Sans que je puisse situer précisément le moment où cela m’est arrivé, cette manière, disons transversale, de voir les choses a fini par faire émerger ses propres questions. Mon intérêt pour la science-fiction se situait dans le droit fil de mon travail sur le Nouveau Roman – non que je tienne l’un et l’autre pour identiques, ou même semblables ; c’est bien plutôt l’idée d’une autre approche de la modernité romanesque qui m’a fait revenir à la S. F. dans les années 1990. Mais il s’agissait encore de partir de questions générales concernant, pour dire les choses rapidement, l’instabilité foncière de la fiction et le rôle inextricable de la lecture dans son élaboration : j’avais posé ces questions à partir du Nouveau Roman, je les ai posées à nouveau – parce que je savais que les réponses ne seraient pas les mêmes – à partir de Norman Spinrad, Christopher Priest ou Élisabeth Vonarburg. C’est au cours de cet assez long séjour en science-fiction que j’ai croisé la question de ce qu’assez rapidement j’ai appelé « transfictionnalité » – le processus qui fait que certains univers fictifs ne sont pas confinés à l’intérieur des frontières d’un seul texte, mais sont repris, développés, modifiés, combinés dans plus d’un et parfois dans un grand nombre de textes, en donnant d’ailleurs à « texte » une portée intersémiotique puisqu’il peut tout aussi bien s’agir de séries télévisées, de films, de bandes dessinées, etc. Or, si certains des exemples les plus spectaculaires de cette pratique se trouvent en science-fiction (notamment Star Trek, qui m’a fait prendre conscience de l’ampleur et de la complexité du phénomène), il m’a vite fallu réaliser qu’elle s’observe aussi du côté de la fiction policière (Sherlock Holmes vient immédiatement à l’esprit ici), mais aussi, et cela a été pour moi un pas décisif, en littérature générale, avec par exemple les « bovaryations » de Raymond Jean, Jean Améry ou Maxime Benoît-Jeannin (et quelques autres), les « réécritures postmodernes » analysées par Lubomir Dolezel (comme l’extraordinaire Wide Sargasso Sea de Jean Rhys, basé sur Jane Eyre)…

Je dirais donc qu’il serait peu avisé de négliger le domaine – appelons-le « paralittérature » ou plus largement « culture populaire » – où la transfictionnalité se déploie avec une telle insistance et une telle richesse d’invention, où elle découle souvent du mode de fonctionnement de ces fictions qui contrebalancent le principe du récit (avec son exigence de dénouement, et donc de clôture narrative) par celui du monde (un monde, même fictif, étant réputé indéfiniment extensible). On peut certes choisir de s’en tenir à la littérature : c’est le parti de Genette dans Palimpsestes, ouvrage qui explore déjà plusieurs régions des contrées transfictionnelles, et avec un profit conceptuel qui est loin d’être négligeable. Mais je ne crois pas que ce soit tout à fait un hasard si cette exploration qui est surtout chez lui littéraire (au sens restreint) privilégie une approche en termes d’œuvres dont témoigne bien le concept d’hypertextualité qu’il élabore pour penser tout cela. Réciproquement, mais sans en faire une condition, je crois que mon accueil résolu de la paralittérature a contribué à ce que j’adopte une perspective davantage attachée à la fiction qu’aux œuvres comme telles. (Je ne dis évidemment pas qu’une option est préférable à l’autre : ce sont là deux options, deux découpages qui ont chacun leurs avantages et leurs limites.)

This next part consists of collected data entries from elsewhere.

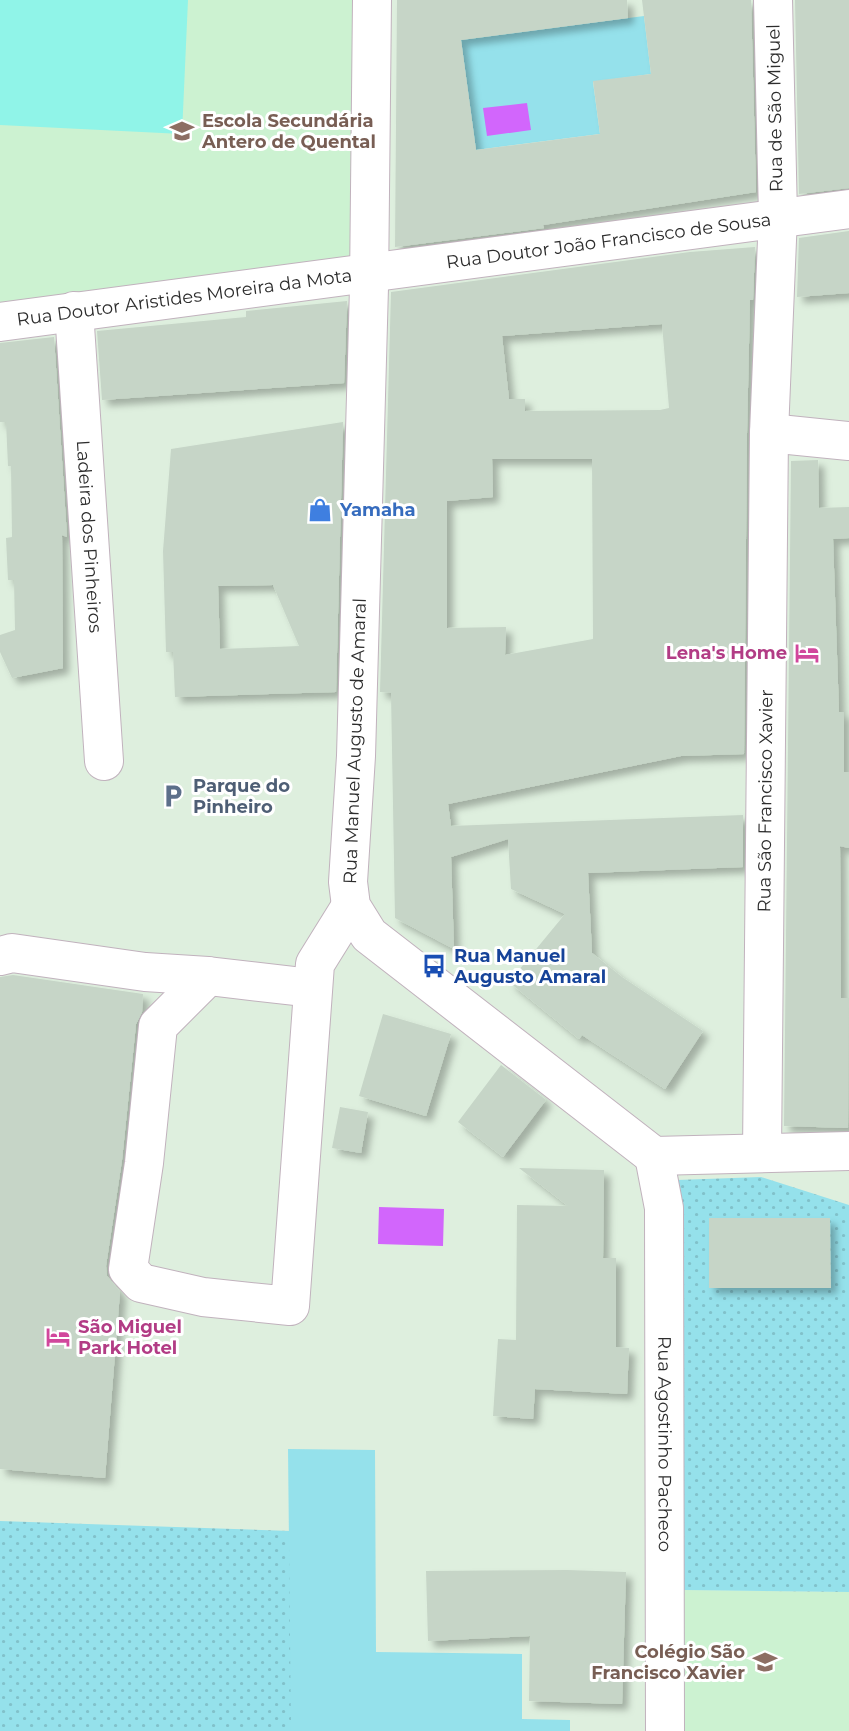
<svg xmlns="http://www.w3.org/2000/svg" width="849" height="1731" font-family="Montserrat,sans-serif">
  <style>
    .education { fill: #ccf2d1 }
    .grass { fill: url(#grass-dots) }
    .park { fill: #95e1eb }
    .pitch { fill: #90f4e8 }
    .water { fill: #d266fc }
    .building { fill: #c6d5c7; fill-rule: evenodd; filter: url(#shadow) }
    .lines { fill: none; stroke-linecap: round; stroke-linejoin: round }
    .minor-casing { stroke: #c1b2bd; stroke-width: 40 }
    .minor { stroke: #fff; stroke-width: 38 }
    .labels { text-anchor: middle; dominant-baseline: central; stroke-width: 6; stroke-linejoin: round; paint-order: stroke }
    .street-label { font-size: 18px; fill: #2d2d2d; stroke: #fff }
    .education-label { font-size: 18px; font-weight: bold; fill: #785e54; stroke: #fff; text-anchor: start }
    .shop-label { font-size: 18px; font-weight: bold; fill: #366cbe; stroke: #fff; text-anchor: start }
    .hotel-label { font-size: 18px; font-weight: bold; fill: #b23c85; stroke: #fff; text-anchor: end }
    .service-label { font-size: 18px; font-weight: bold; fill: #4e5e75; stroke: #fff; text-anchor: start }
    .transit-label { font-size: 18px; font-weight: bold; fill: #164399; stroke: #fff; text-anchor: start }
  </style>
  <defs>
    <pattern id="grass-dots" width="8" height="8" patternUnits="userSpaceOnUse" patternTransform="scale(1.75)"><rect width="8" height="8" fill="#95e1eb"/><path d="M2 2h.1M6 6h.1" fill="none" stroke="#81c1ca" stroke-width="1.8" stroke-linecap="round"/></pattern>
    <filter id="shadow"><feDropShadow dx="6" dy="6" stdDeviation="3.5" flood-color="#0004"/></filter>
  </defs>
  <rect width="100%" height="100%" fill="#deefde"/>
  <!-- education -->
  <path class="education" d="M0,0H364L362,261L0,303Z
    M683,1590L849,1592V1731H681Z"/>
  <!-- grass -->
  <path class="grass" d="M761,1177L849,1205V1592L683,1590L677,1180Z
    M0,1521L291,1531V1731H0Z"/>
  <!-- park -->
  <path class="park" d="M644,16L651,74L593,82L600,134L476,150L461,40Z
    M288,1449L375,1450L376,1652L522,1654V1719L570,1720V1731H291Z"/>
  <!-- pitch -->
  <path class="pitch" d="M0,0H188L182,134L0,125Z"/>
  <!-- water -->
  <path class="water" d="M527,103L531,130L487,136L483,108Z
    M379,1207L444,1209L443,1246L378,1244Z"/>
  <!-- building -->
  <path class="building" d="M397,0H627L628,18L461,40L476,150L600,134L593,81L651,74L642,0H751L756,192L543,225L544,228L395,247Z
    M795,0H849V188L799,194Z
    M849,231V293L797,297L799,238Z
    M755,247L753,300H750L747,433L744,754L681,756L448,804L451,826L743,815V867L588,873L592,953L622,977L703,1031L665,1089L582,1035L579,1039L509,982L565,914L511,889L508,839L451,857L454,949L395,918L391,693L380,692L391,292L690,252ZM662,324L669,408L660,410L525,411V399H509L502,336ZM492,459H592L593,639L505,655L506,627L447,628V501L493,497Z
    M347,301L344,383L102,400L97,331L246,317V311Z
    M54,337L67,537L62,535L63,668L12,678L0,652V635L15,630L14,580H8L6,538L12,537L11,466H8L6,422H0V343Z
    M343,422L336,692L175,697L173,652H166L163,551L171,449ZM273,585L299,646L220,649L218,586Z
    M818,460L819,508L849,507V538L833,539L839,712H844V772H849V848L840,846L841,998H849L848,1128L784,1126L791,461Z
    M13,975L143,994L142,1012L136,1024L122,1160L106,1266L107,1276L120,1292L105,1478L0,1469V977Z
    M383,1014L451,1034L426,1116L359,1096Z
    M501,1065L546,1100L503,1157L458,1122Z
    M340,1107L368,1112L361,1153L332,1148Z
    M519,1168L604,1170L603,1258H616V1347L629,1348L627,1394L535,1389L533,1419L493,1416L498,1339L516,1340L517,1205L568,1206Z
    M709,1218H830L831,1288H709Z
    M567,1570L626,1572L622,1704L529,1701L530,1636L428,1641L426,1571Z"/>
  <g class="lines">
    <!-- minor casing -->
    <g class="minor-casing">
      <g id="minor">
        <path d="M372,0L369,287L356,756L348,882L351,906L369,935L654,1156"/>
        <path id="s1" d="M74,311L104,761"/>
        <path id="s2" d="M0,322L849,209"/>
        <path d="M769,433L849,441"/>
        <path d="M0,956L12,953L145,972L208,976L312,988"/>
        <path d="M208,976L158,1026L144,1163L128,1269L141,1283L203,1297L290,1306L315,964L351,906"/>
        <path id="s3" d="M762,1153L769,433L778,216L773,0"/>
        <path id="s4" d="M654,1156L664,1208L665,1731"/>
        <path d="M654,1156L849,1151"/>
      </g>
    </g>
    <!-- minor -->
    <use href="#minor" class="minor"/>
  </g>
  <!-- icons -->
  <defs>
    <g id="school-bare" transform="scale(1.89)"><path d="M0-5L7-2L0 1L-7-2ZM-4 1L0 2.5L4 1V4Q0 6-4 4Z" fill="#8d6e63" stroke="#fff" stroke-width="2.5" paint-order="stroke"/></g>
    <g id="shop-bare" transform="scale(1.89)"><path d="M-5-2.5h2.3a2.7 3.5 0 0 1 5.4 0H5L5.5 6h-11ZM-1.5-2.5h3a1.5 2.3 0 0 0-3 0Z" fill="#3f7fe0" stroke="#fff" stroke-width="2.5" paint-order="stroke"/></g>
    <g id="hotel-bare" transform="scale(1.89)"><path d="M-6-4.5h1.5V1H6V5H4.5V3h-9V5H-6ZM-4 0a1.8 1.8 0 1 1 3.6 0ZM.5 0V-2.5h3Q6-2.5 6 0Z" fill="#d1479c" stroke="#fff" stroke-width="2.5" paint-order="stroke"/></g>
    <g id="parking-bare" transform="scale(1.89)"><path d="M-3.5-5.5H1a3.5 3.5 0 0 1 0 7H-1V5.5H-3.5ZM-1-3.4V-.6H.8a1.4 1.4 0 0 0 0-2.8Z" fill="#5c6f8a" stroke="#fff" stroke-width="2.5" paint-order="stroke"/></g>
    <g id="bus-bare" transform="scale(1.89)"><path d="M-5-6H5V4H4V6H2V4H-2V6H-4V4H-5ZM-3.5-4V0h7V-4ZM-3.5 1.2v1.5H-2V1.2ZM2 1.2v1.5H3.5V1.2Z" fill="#1a4fb4" stroke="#fff" stroke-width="2.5" paint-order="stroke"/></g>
  </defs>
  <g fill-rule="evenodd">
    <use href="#school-bare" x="182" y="131"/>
    <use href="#shop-bare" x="320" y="510"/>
    <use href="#hotel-bare" x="807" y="653"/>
    <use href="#parking-bare" x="173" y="796"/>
    <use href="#bus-bare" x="434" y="966"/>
    <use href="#hotel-bare" x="58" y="1337"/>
    <use href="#school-bare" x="765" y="1662"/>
  </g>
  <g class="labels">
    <!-- street labels -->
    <g class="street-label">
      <text transform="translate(775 108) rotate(-91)">Rua de São Miguel</text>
      <text stroke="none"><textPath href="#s2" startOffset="614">Rua Doutor João Francisco de Sousa</textPath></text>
      <text stroke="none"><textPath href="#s2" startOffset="186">Rua Doutor Aristides Moreira da Mota</textPath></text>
      <text stroke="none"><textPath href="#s1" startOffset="226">Ladeira dos Pinheiros</textPath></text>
      <text transform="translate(355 741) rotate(-88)">Rua Manuel Augusto de Amaral</text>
      <text stroke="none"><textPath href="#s3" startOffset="352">Rua São Francisco Xavier</textPath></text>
      <text stroke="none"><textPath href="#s4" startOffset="289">Rua Agostinho Pacheco</textPath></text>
    </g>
    <!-- education labels -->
    <g class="education-label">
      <text x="202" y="121">Escola Secundária<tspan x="202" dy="21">Antero de Quental</tspan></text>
      <text x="745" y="1652" text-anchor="end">Colégio São<tspan x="745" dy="21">Francisco Xavier</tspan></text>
    </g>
    <!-- shop labels -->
    <g class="shop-label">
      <text x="340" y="510">Yamaha</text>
    </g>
    <!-- hotel labels -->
    <g class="hotel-label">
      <text x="787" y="653">Lena's Home</text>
      <text x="78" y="1327" text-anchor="start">São Miguel<tspan x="78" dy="21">Park Hotel</tspan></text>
    </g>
    <!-- service labels -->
    <g class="service-label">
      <text x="193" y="786">Parque do<tspan x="193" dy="21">Pinheiro</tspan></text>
    </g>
    <!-- transit labels -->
    <g class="transit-label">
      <text x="454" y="956">Rua Manuel<tspan x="454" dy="21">Augusto Amaral</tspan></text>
    </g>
  </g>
</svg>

Mais inversement, je refuserais pour ma part la discrimination inverse – typique des cultural studies – qui amènerait à s’en tenir à la culture de masse et à rejeter la littérature dans les ténèbres extérieures de la culture bourgeoise. Il ne fait aucun doute dans mon esprit qu’il a été historiquement nécessaire, pour secouer des réflexes tenaces et purement idéologiques, de refuser l’« embargo » que les études littéraires (qu’une certaine conception des études littéraires) ont longtemps imposé face à tout ce qui ne relève pas de la culture légitime. Étudier la paralittérature « en vase clos », cela ne ferait cependant, j’en ai bien peur, que reconduire à son corps défendant un effet de ghetto qui est loin de s’être tout à fait estompé. Si le patient travail qui a abouti à Fictions transfuges m’a montré une chose, c’est bien qu’on a tout à gagner, non à exclure à l’avance des productions qu’on jugerait indignes de notre attention, non à tout dissoudre dans un ensemble parfaitement indifférencié, mais à confronter les pratiques et domaines dans une réflexion non pas homogène, mais, encore une fois, transversale.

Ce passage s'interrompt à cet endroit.